- _REQUIRED TASKS_
A – According to the Melbourne Knights text, which venue was the club's permanent home from 1968 to 1972 and from 1977 to 1988?
B – In the Melbourne Knights text, rewrite the paragraph beginning "The club has played and continues to play" as a shorter bulleted list that keeps its main facts.
C – Write a continuation of the Melbourne Knights text, starting after its final sentence.

- _SOURCE DOCUMENT_
+---+

Prior to 1989 the club had a number of venues it used as its home ground. The most significant ones were:

Royal Park, Royal Park, Melbourne: 1954: 1957
Separation St Geelong: 1958
Corio Oval, Geelong: 1959: 1961
Tracey's Speedway, Maribyrnong: 1962: 1967
Montgomery Park, Essendon: 1975 -1976
Olympic Park: permanent home from 1968 to 1972 and 1977–1988

Senior Mens squad

Non-soccer roles of the club

Social
The club has played and continues to play an important social role for the Croatian community. Post-World War II migration to Australia changed the demographic make-up of the country, Croatians along with other continental European migrants entered a society that was at the time quite hostile to these new arrivals. In the wake of this migration many soccer clubs were formed by these new arrivals based around their respective ethnic communities. The Melbourne Knights became a focal point for the Croatian community in the state of Victoria, as it was just as much a social club as a soccer club. It provided Croatians with a place to gather where they could feel comfortable and safe in their new home, a place where they could mingle with their own people and speak their mother tongue. The club allowed for the preservation and celebration of Croatian identity, tradition, culture and language, as well as promoting it to non-Croatians. Through the club Croats could hold their head up high with pride. The club continues to be an important institution for the Croatian community, helping keep it alive, as Croatian culture and tradition is passed onto the next generation. The Melbourne Knights still remains the largest meeting place for Victoria's Croatian community.

+---+

- _EXTRACTED DATA_
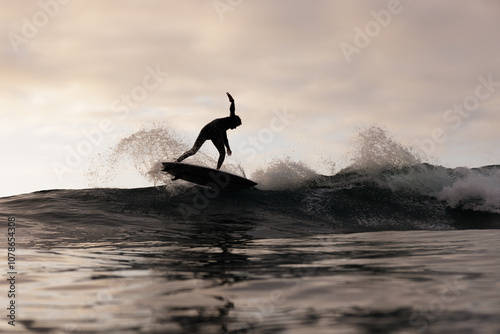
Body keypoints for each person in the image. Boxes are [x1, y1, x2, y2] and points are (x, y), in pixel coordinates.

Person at [176, 92, 242, 169]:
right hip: (213, 130)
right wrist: (232, 101)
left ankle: (177, 161)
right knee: (222, 153)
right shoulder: (231, 119)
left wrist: (228, 147)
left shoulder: (224, 128)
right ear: (235, 121)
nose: (235, 128)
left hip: (206, 130)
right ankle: (217, 169)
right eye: (236, 125)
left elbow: (225, 138)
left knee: (193, 150)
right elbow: (232, 110)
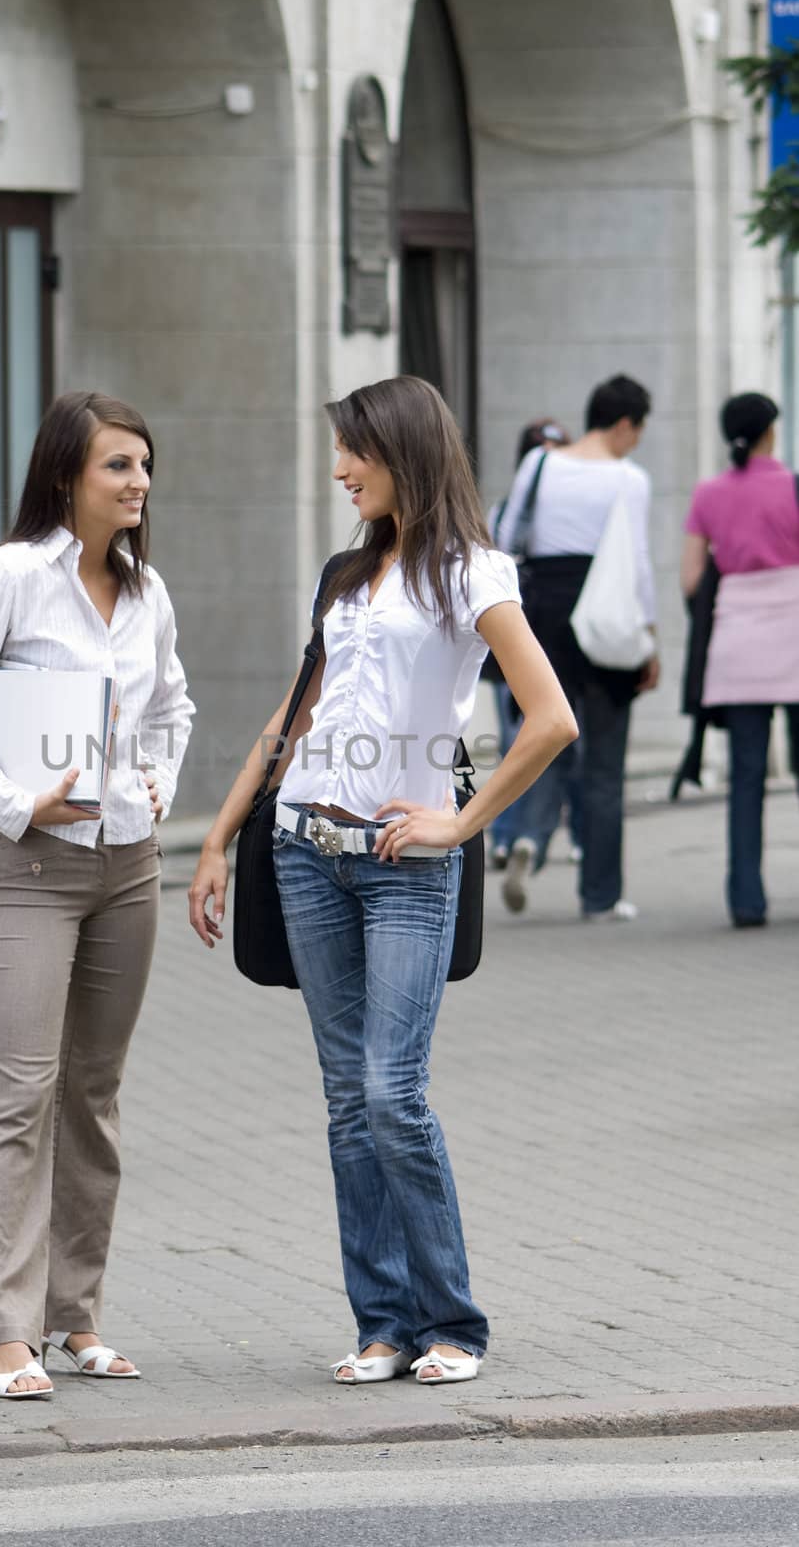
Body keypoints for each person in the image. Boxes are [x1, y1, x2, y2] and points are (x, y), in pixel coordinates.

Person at [187, 376, 577, 1387]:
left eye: (351, 451)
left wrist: (459, 819)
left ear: (403, 450)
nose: (337, 469)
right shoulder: (344, 573)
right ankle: (382, 1323)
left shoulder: (469, 571)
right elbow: (293, 716)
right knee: (344, 1102)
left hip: (407, 865)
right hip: (305, 849)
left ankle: (453, 1322)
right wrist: (218, 835)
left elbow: (550, 718)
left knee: (389, 1092)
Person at [0, 392, 195, 1398]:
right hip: (31, 870)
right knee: (19, 1095)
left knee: (93, 1097)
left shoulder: (145, 589)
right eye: (120, 465)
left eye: (146, 465)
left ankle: (76, 1317)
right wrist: (9, 803)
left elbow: (173, 702)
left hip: (129, 868)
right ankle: (3, 1330)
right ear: (67, 473)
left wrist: (159, 780)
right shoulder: (9, 578)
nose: (139, 482)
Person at [495, 374, 660, 921]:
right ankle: (601, 895)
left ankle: (526, 838)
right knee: (605, 766)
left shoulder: (539, 465)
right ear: (622, 425)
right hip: (605, 618)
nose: (635, 442)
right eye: (637, 431)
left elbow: (507, 543)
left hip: (544, 617)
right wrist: (649, 637)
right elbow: (634, 564)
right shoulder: (628, 478)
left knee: (542, 741)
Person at [681, 392, 799, 927]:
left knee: (746, 778)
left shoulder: (709, 494)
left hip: (737, 642)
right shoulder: (793, 487)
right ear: (771, 431)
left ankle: (747, 901)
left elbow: (689, 579)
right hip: (793, 635)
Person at [486, 419, 581, 871]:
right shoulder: (504, 513)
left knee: (553, 735)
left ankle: (543, 834)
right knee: (514, 740)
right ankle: (507, 837)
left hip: (548, 637)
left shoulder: (566, 517)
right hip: (516, 639)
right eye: (541, 452)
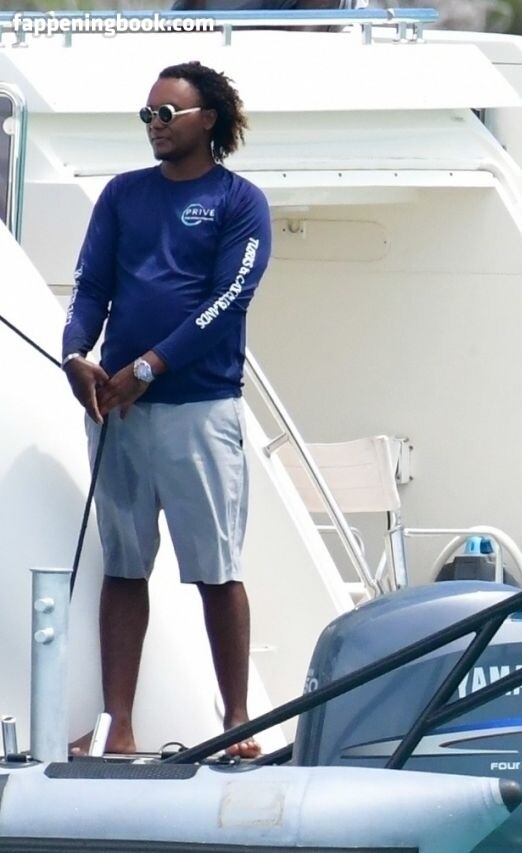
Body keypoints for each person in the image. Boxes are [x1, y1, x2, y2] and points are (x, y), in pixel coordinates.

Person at [62, 61, 271, 759]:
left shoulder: (240, 201)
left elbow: (227, 301)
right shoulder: (122, 195)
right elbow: (90, 287)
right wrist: (75, 354)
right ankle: (117, 726)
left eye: (167, 114)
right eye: (147, 115)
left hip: (198, 408)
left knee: (216, 570)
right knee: (124, 567)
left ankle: (238, 721)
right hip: (117, 410)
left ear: (207, 119)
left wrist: (150, 366)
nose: (154, 125)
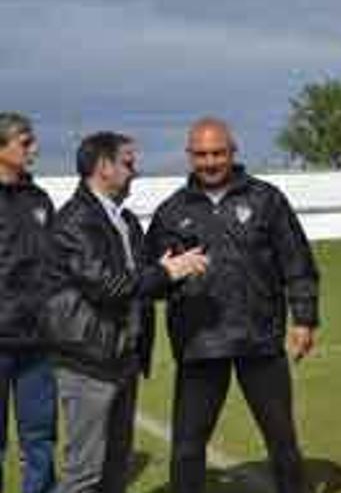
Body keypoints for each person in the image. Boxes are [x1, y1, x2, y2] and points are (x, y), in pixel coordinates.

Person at [146, 117, 320, 493]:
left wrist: (304, 319)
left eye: (218, 153)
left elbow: (297, 262)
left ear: (233, 152)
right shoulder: (170, 212)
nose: (210, 162)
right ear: (189, 156)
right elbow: (150, 279)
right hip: (199, 345)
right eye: (202, 154)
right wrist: (167, 275)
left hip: (259, 340)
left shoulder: (266, 199)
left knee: (281, 439)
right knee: (188, 447)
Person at [43, 131, 207, 493]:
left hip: (124, 359)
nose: (136, 171)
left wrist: (173, 272)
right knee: (83, 474)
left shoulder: (127, 220)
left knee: (116, 467)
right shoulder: (75, 222)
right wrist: (167, 271)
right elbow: (109, 287)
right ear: (103, 167)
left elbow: (141, 283)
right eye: (128, 163)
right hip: (88, 361)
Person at [0, 112, 56, 493]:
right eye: (25, 141)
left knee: (40, 437)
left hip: (37, 341)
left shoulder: (39, 199)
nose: (34, 148)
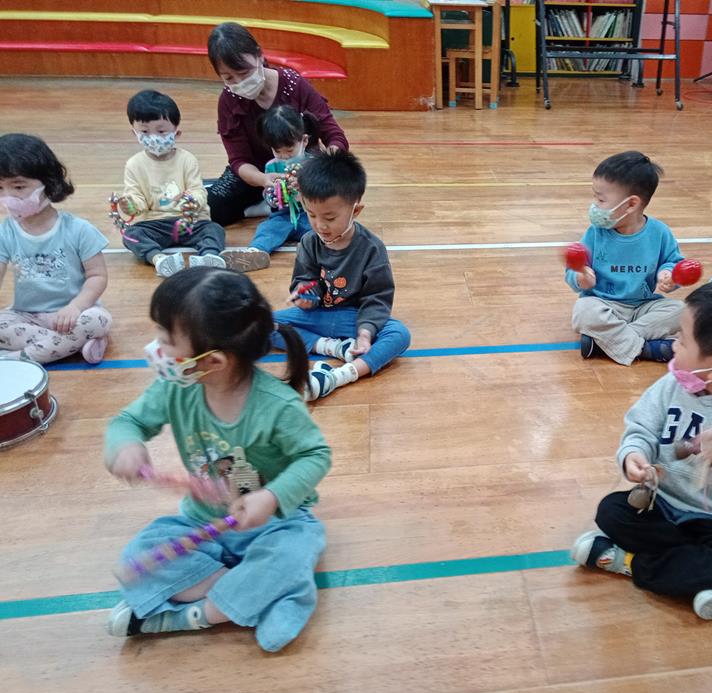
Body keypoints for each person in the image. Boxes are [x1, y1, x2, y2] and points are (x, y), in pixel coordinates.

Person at [105, 268, 332, 652]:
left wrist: (271, 497)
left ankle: (193, 615)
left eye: (166, 339)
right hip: (201, 520)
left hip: (277, 523)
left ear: (213, 361)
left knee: (293, 551)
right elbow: (128, 422)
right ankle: (250, 597)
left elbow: (316, 456)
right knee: (140, 554)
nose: (156, 348)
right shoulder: (174, 389)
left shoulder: (277, 406)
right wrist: (125, 446)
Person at [571, 278, 712, 620]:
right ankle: (695, 575)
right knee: (611, 511)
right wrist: (634, 455)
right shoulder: (672, 384)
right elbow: (641, 428)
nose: (673, 345)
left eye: (682, 340)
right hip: (663, 506)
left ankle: (630, 563)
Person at [271, 150, 411, 400]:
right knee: (262, 324)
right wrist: (305, 296)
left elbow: (377, 298)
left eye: (330, 217)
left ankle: (340, 376)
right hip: (318, 316)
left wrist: (365, 333)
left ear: (355, 211)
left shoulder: (371, 248)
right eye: (311, 215)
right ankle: (333, 348)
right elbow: (305, 281)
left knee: (399, 334)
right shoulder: (309, 242)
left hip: (354, 319)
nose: (319, 225)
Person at [206, 22, 349, 226]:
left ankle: (278, 204)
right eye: (229, 78)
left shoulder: (294, 84)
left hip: (305, 166)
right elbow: (238, 160)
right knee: (214, 208)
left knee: (338, 195)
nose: (239, 82)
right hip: (260, 173)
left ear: (259, 55)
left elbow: (334, 135)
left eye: (244, 73)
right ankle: (269, 206)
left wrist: (321, 168)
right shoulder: (228, 101)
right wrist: (264, 179)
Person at [119, 90, 262, 275]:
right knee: (131, 235)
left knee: (214, 229)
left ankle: (208, 256)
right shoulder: (134, 164)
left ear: (176, 133)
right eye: (145, 132)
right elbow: (136, 197)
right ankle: (158, 259)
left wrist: (191, 200)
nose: (153, 137)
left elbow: (198, 191)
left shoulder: (187, 160)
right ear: (134, 133)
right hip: (155, 224)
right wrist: (130, 205)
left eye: (161, 131)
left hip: (190, 221)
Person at [564, 151, 685, 365]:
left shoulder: (659, 232)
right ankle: (644, 349)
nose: (595, 205)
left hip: (643, 306)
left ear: (631, 205)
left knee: (683, 312)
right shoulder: (595, 233)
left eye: (601, 199)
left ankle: (605, 342)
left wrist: (669, 275)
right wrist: (581, 278)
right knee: (584, 312)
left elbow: (672, 263)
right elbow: (575, 270)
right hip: (603, 304)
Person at [0, 133, 111, 363]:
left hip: (75, 313)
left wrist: (75, 307)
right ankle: (72, 344)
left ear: (48, 183)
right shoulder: (6, 231)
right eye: (0, 188)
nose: (8, 197)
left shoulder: (79, 229)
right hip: (26, 315)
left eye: (18, 186)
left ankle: (17, 359)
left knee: (98, 321)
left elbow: (97, 276)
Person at [227, 105, 317, 267]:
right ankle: (255, 253)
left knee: (321, 231)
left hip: (310, 215)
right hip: (282, 216)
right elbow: (269, 196)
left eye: (289, 150)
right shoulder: (271, 166)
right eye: (278, 151)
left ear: (304, 141)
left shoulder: (313, 163)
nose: (284, 156)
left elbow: (323, 194)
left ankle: (315, 252)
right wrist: (272, 196)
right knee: (267, 229)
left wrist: (303, 191)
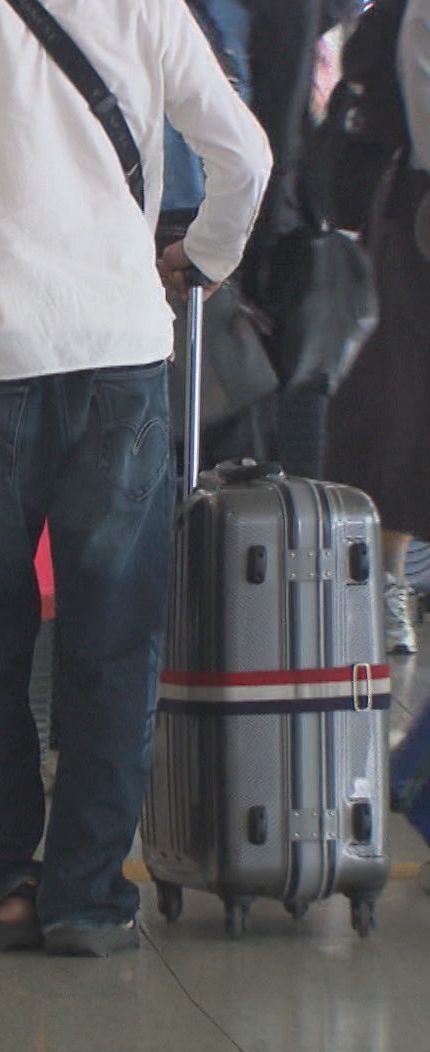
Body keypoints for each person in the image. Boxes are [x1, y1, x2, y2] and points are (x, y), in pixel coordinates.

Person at [0, 0, 271, 956]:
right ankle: (84, 897)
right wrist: (201, 260)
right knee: (114, 638)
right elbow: (245, 156)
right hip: (117, 354)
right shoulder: (146, 7)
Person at [325, 0, 430, 656]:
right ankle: (387, 585)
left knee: (398, 407)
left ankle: (389, 587)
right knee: (396, 413)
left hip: (408, 218)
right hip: (415, 217)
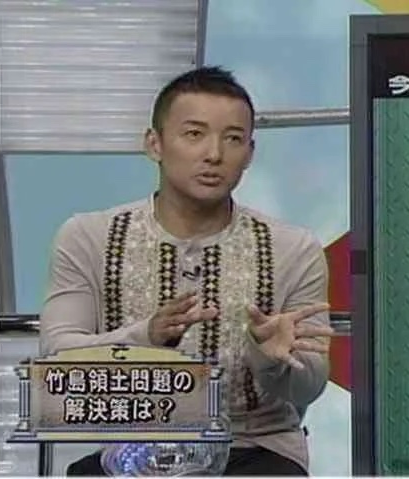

+---+

- _RESULTS FOR EACH TASK_
A – Olympic Park

B –
- The club has played, and still plays, an important social role for the Croatian community.
- After World War II, Croatians and other continental European migrants arrived in an Australian society that was then quite hostile to them. Many of these migrants formed soccer clubs based on their ethnic communities.
- The Melbourne Knights became a focal point for Croatians in Victoria. It was as much a social club as a soccer club.
- It gave Croatians a comfortable, safe place to gather, mingle and speak their mother tongue.
- It preserved and celebrated Croatian identity, tradition, culture and language, and promoted them to non-Croatians.
- It remains an important institution that passes Croatian culture to the next generation. It is still the largest meeting place for Victoria's Croatian community.

C –
Political
Over the years the Melbourne Knights played an important political role, with the club being a symbol of Croatian nationalism. Victoria's Croatian community was made up of people who had fled from the communist regime of Yugoslavia. So the Melbourne Knights, then under the name of Croatia, served as a political statement of the desire of the Croatian people for an independent Croatia. Using the club the community was able to promote and bring awareness to the Croatian plight and independence movement. This role continued into the 90s, after Croatian independence in 1991, with the outbreak of war in Croatia and Bosnia. Melbourne Knights served as a symbol of pride for the community in this dark period, galvanizing the community's support for the club. Through the club the community was able to show its solidarity with the homeland. Since then with Croatia being independent and stable this political role no longer exists in the same manner.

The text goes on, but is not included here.